The action increased awareness for dreamers.

"Capitol Hill went crazy that week," she says. "People were running around; there was a lot of media coverage. A lot of senators were mad that we did it; a lot of people were worried."

But the DREAM Act still did not pass—and not all immigrants are unhappy about that fact.

The nonprofit organization New Yorkers for Immigration Control and Enforcement (NY ICE) is "pro immigrants, but anti-illegals," according to president Joanna Marzullo.

Marzullo, whose parents arrived as legal immigrants from Nicaragua, says, "I am a born-and-raised New Yorker, and I am going to fight for my city. I don't think people should be coming illegally here."

The 400 members of NY ICE advocate for the enforcement of immigration law. Any form of amnesty for illegal immigrants is out of the question for them.

"The DREAM Act is a form of amnesty," Marzullo says. "It is playing 'Let's Make a Deal' with illegal alien students."

The argument that hundreds of thousands of children did not decide themselves to come to the United States illegally does not convince Marzullo.

"People who are illegal will give you 101 sob stories. They will give you a pity party in a paragraph," Marzullo says. "It is hard to gauge how much of their story is actually true."

At the end of the day, the U.S. has only a limited amount of resources, she says. "Illegal-alien students should not be allowed to compete with American students and legal immigrants for our resources."

Meanwhile, the fight for passage of the DREAM Act has continued for almost a decade.

For Sonia, it has been a disappointing process.

"Every year, you are advocating for the DREAM Act, and it doesn't pass," she says. "And then you have to go into classrooms and tell them, 'Sorry, not this year; let's go for next year.'"

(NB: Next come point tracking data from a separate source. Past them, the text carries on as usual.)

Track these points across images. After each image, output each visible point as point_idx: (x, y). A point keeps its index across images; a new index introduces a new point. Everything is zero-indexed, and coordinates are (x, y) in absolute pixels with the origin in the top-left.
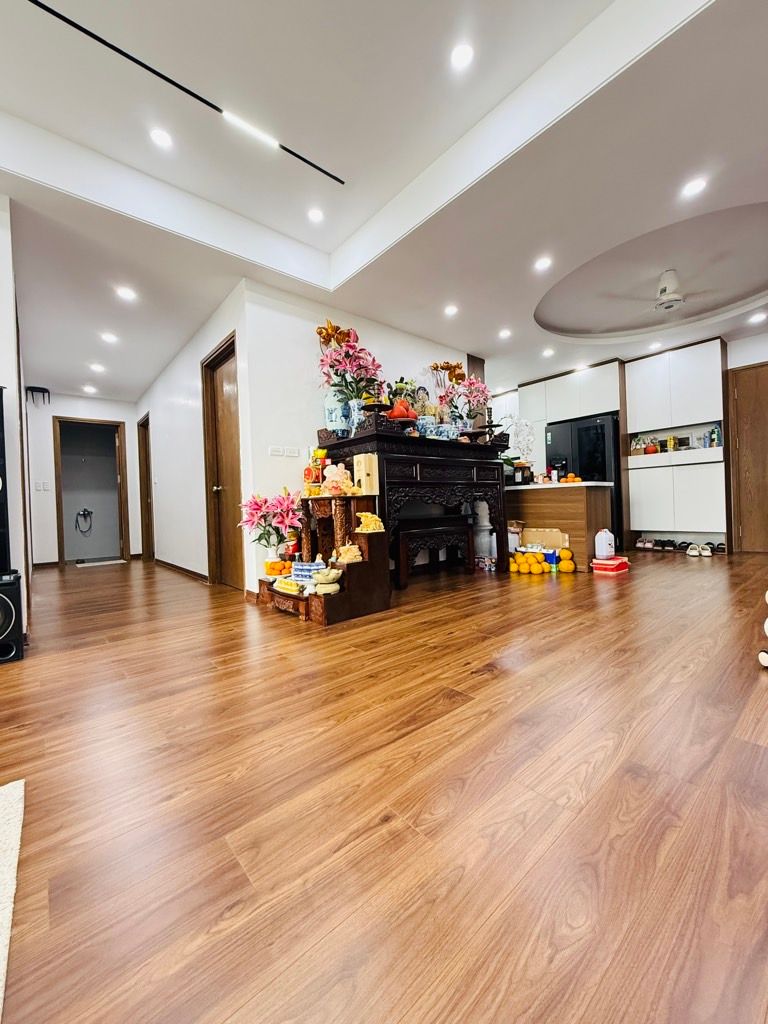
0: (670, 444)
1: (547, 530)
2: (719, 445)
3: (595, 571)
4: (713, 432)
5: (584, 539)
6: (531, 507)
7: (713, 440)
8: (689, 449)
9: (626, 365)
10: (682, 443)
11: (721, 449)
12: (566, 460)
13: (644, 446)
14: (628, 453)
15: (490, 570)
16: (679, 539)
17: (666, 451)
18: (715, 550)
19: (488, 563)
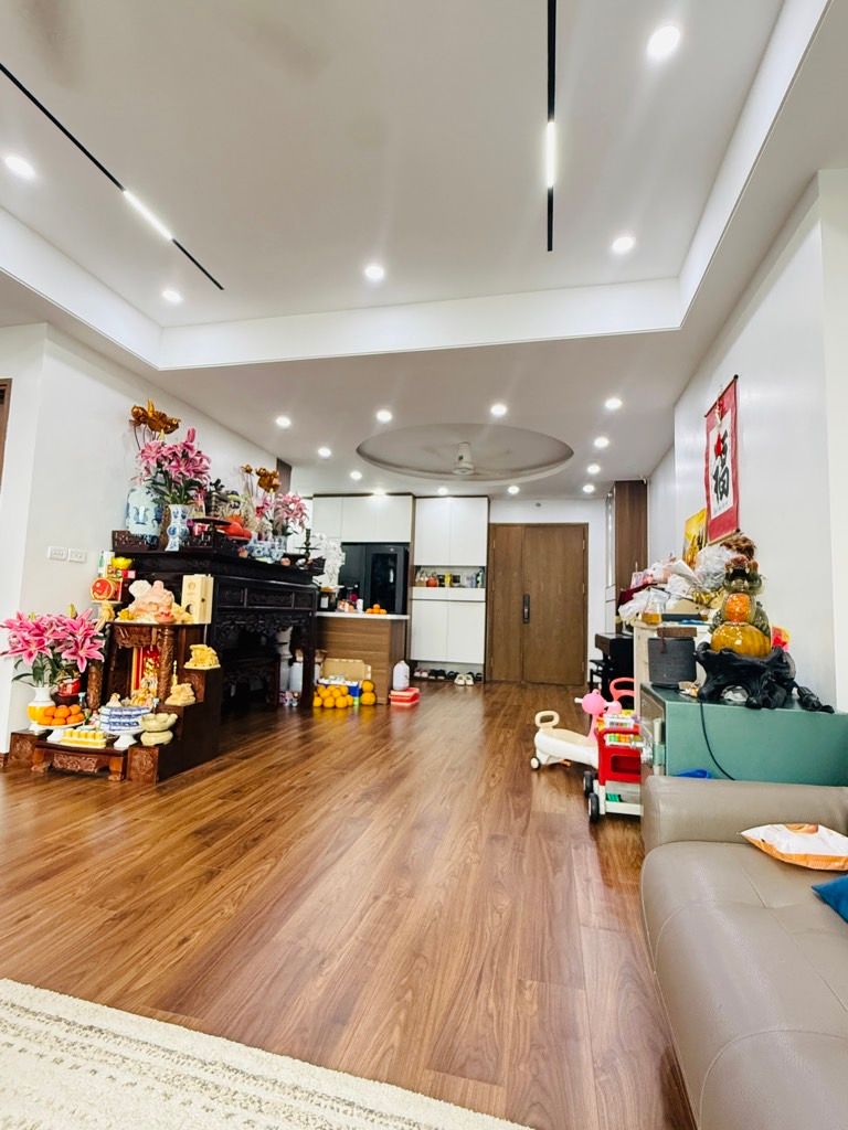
0: (447, 580)
1: (351, 661)
2: (482, 587)
3: (392, 703)
4: (478, 575)
5: (384, 671)
6: (334, 636)
7: (478, 582)
8: (460, 586)
9: (418, 500)
10: (455, 580)
11: (484, 590)
12: (358, 584)
13: (427, 579)
14: (414, 584)
15: (291, 706)
16: (448, 669)
17: (443, 586)
18: (476, 679)
19: (289, 699)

Sonia's future is uncertain, but there is potential light at the end of the tunnel: On Independence Day, William Maye, an American, proposed to her, and they married two weeks later.

"Before I lose you, I want to marry you," he told her. "If something happens, before you get deported or something, I want to be like, 'That's my wife.'"

William could now petition for Sonia's citizenship. However, for now, they have decided not to start that process.

"Me marrying him does not solve the bigger issue," she says. "The bigger issue at hand is undocumented youth and a clear pathway for them to get their residency. Why should anybody's residency depend on marriage or falling in love?"

At the end of the day, dreamers across the nation share hope in the possible passage of the DREAM Act. This would bring Erika a step closer to running her own exquisite restaurant and Sonia closer to standing in front of classrooms teaching about the undocumented experience.